Exclusive interview with Amy BouldenJune, 2015
Mark Townsend meets the highly promising Welsh youngster
What is it like to have the World No. 1 who is four years younger than you?
It’s amazing. I played with her at the Astor Trophy when we were amateurs in 2011 and she was awesome then.
Even then she was very mature for her age, she was quite quiet but is coming into her own now. You wouldn’t think she was 13 at the time. She is in the spotlight so much now but is obviously thriving under that.
It’s great to see someone as young as her at the top as it pushes us all on. Her pitching and short game was incredible even then and on Tour that is so important when the pressure is on.
How did you know when to turn pro or whether to do the college thing in the States?
I worked with Nigel Edwards and the Wales coach was Jeremy Dale and I said to them that I was thinking about going to college in the States. I wasn’t interested in going back to school but one pull was the weather though, at the same time, I didn’t want to leave my coach as well.
But there was the opportunity to practise in Dubai in the winter and the season started early anyway as amateurs so it didn’t make sense for me.
I was just 20 but felt like that was the right time. I didn’t really know a lot of the girls I was playing amateur golf with and thought it was time to move on.

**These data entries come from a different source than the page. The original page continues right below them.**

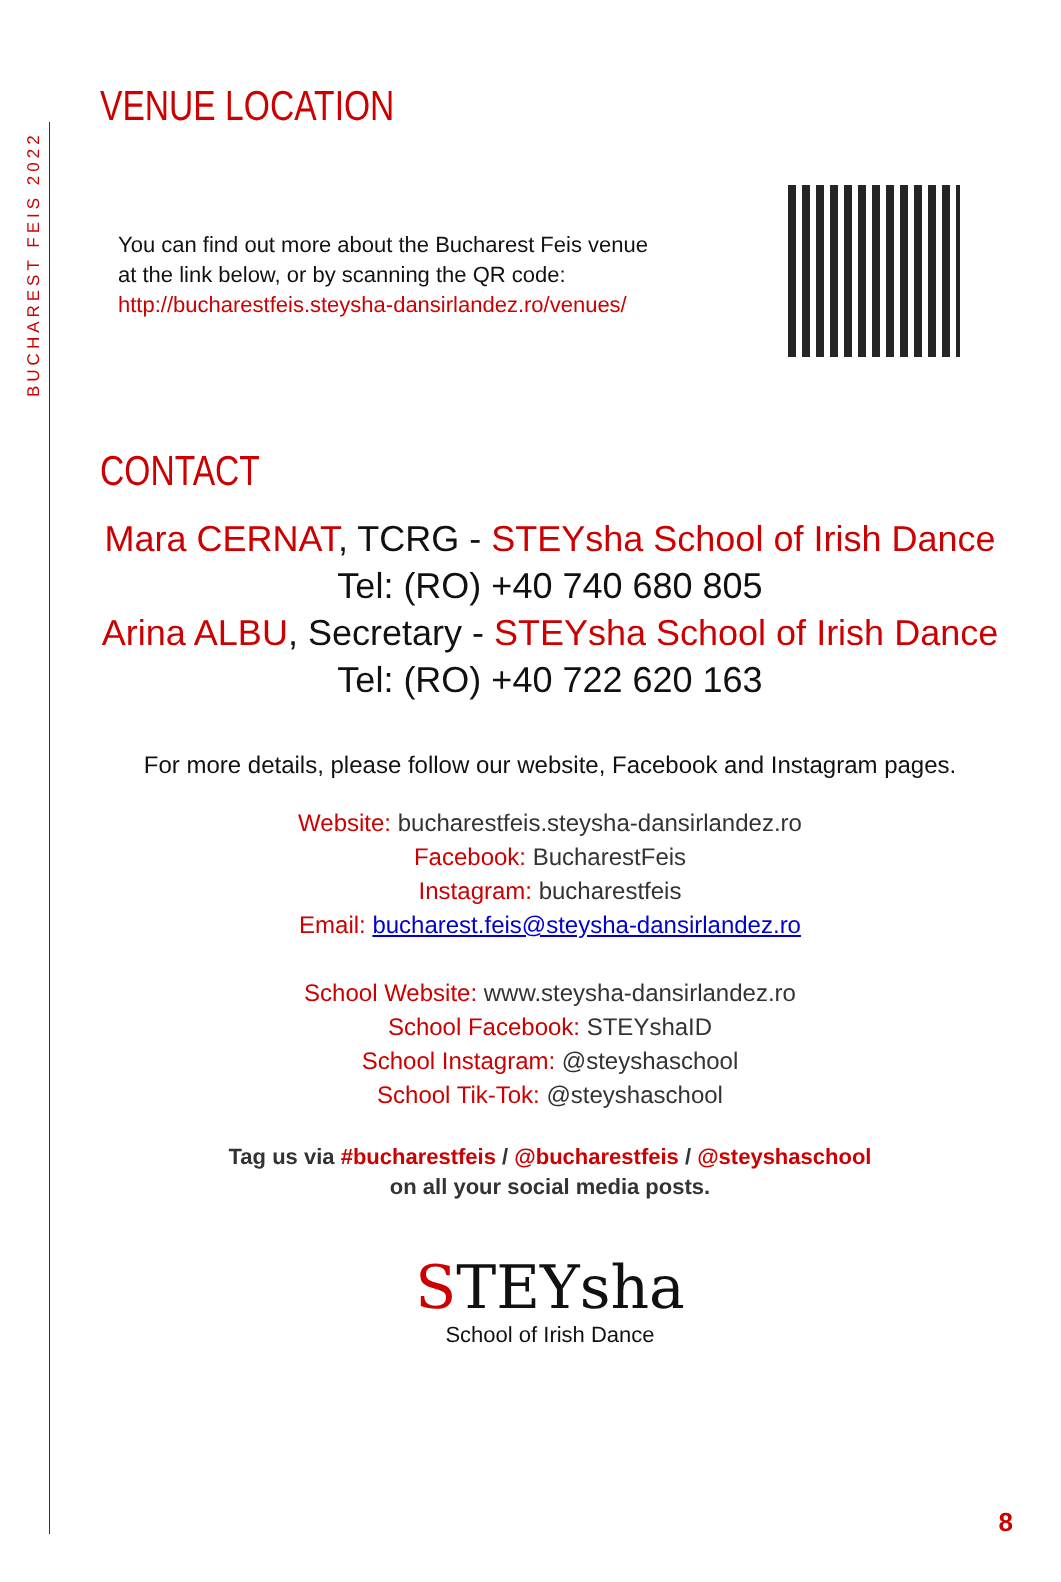BUCHAREST FEIS 2022
VENUE LOCATION
You can find out more about the Bucharest Feis venue
at the link below, or by scanning the QR code:
http://bucharestfeis.steysha-dansirlandez.ro/venues/
CONTACT
Mara CERNAT, TCRG - STEYsha School of Irish Dance
Tel: (RO) +40 740 680 805
Arina ALBU, Secretary - STEYsha School of Irish Dance
Tel: (RO) +40 722 620 163
For more details, please follow our website, Facebook and Instagram pages.
Website: bucharestfeis.steysha-dansirlandez.ro
Facebook: BucharestFeis
Instagram: bucharestfeis
Email: bucharest.feis@steysha-dansirlandez.ro
School Website: www.steysha-dansirlandez.ro
School Facebook: STEYshaID
School Instagram: @steyshaschool
School Tik-Tok: @steyshaschool
Tag us via #bucharestfeis / @bucharestfeis / @steyshaschool
on all your social media posts.
STEYsha
School of Irish Dance
8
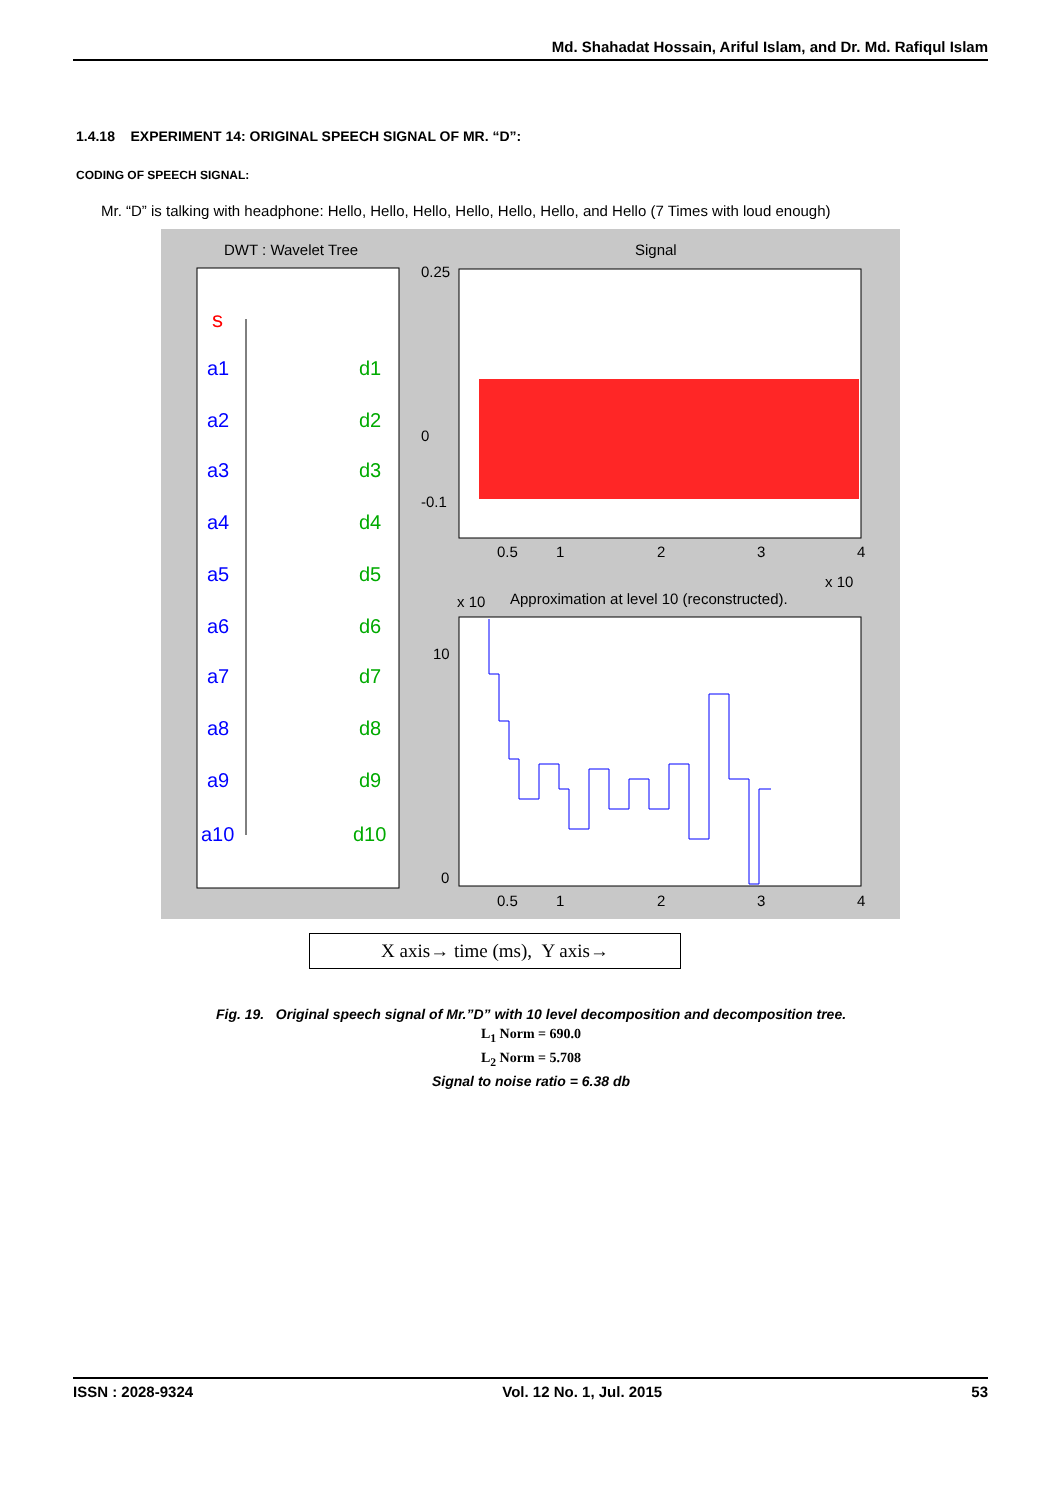Md. Shahadat Hossain, Ariful Islam, and Dr. Md. Rafiqul Islam
1.4.18 EXPERIMENT 14: ORIGINAL SPEECH SIGNAL OF MR. “D”:
CODING OF SPEECH SIGNAL:
Mr. “D” is talking with headphone: Hello, Hello, Hello, Hello, Hello, Hello, and Hello (7 Times with loud enough)
DWT : Wavelet Tree
s
a1
a2
a3
a4
a5
a6
a7
a8
a9
a10
d1
d2
d3
d4
d5
d6
d7
d8
d9
d10
Signal
0.25
0
-0.1
0.5
1
2
3
4
x 10
x 10
Approximation at level 10 (reconstructed).
10
0
0.5
1
2
3
4
X axis→ time (ms), Y axis→
Fig. 19. Original speech signal of Mr.”D” with 10 level decomposition and decomposition tree.
L<sub>1</sub> Norm = 690.0
L<sub>2</sub> Norm = 5.708
Signal to noise ratio = 6.38 db
ISSN : 2028-9324 Vol. 12 No. 1, Jul. 2015 53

How easy is it to get sponsorship as a rookie on the LET?
Elite Cymru helped me throughout my amateur career and the better you did the more funding you would get.
Last year I didn’t have a sponsor on Tour except for the help of Elite Cymru. It was tough but sponsors come in when you play well. It does cost a lot and you get taxed a lot from the countries we are in but prize money is on the up.
Do you set goals each year?
At the back of my mind was the Rookie of Year though you are not thinking that at every event. I won on the Access Series in May and that gave me the confidence that I could compete as a professional, then to lead the qualifying for the US Open kickstarted things.
There was probably more pressure towards the last half of the year to win the Rookie of the Year. I don’t really feel pressure, the only time I do is when I am in contention, but generally I am more relaxed.
My goal is to be able to put myself in contention on tour and to be able to get my first win, to get myself in a real pressure situation and see how I cope.
I am really enjoying the tour this year. I know all the girls really well and feel comfortable playing out there. I don’t feel anyone is too much better than me, which is important. Then the target is the LPGA Q School at the end of the year.
Is there an intimidation factor to play on the LPGA Tour?
There is a different feel to it, the players earn more money so they can afford to take managers and family/boyfriends with them but the tour has the best players in the world so I want to be a part of it.
At the US Open I was still a bit star-struck as you would want to watch all the big names hit balls.
The LET is a very close tour. Everyone is good friends and we don’t earn as much money so we all have to room together.
No-one minds sharing with anyone.
Do you have a regular caddy?
Not at the moment, I have had a few different ones and really clicked with one. It is hard as you get offers but you don’t want them for just one week.
It averages quite a bit for the week and I hate the bartering part of what they are getting paid so it would be great to sort one for the season.
I have had some bad ones and good ones and have had great weeks but not got on.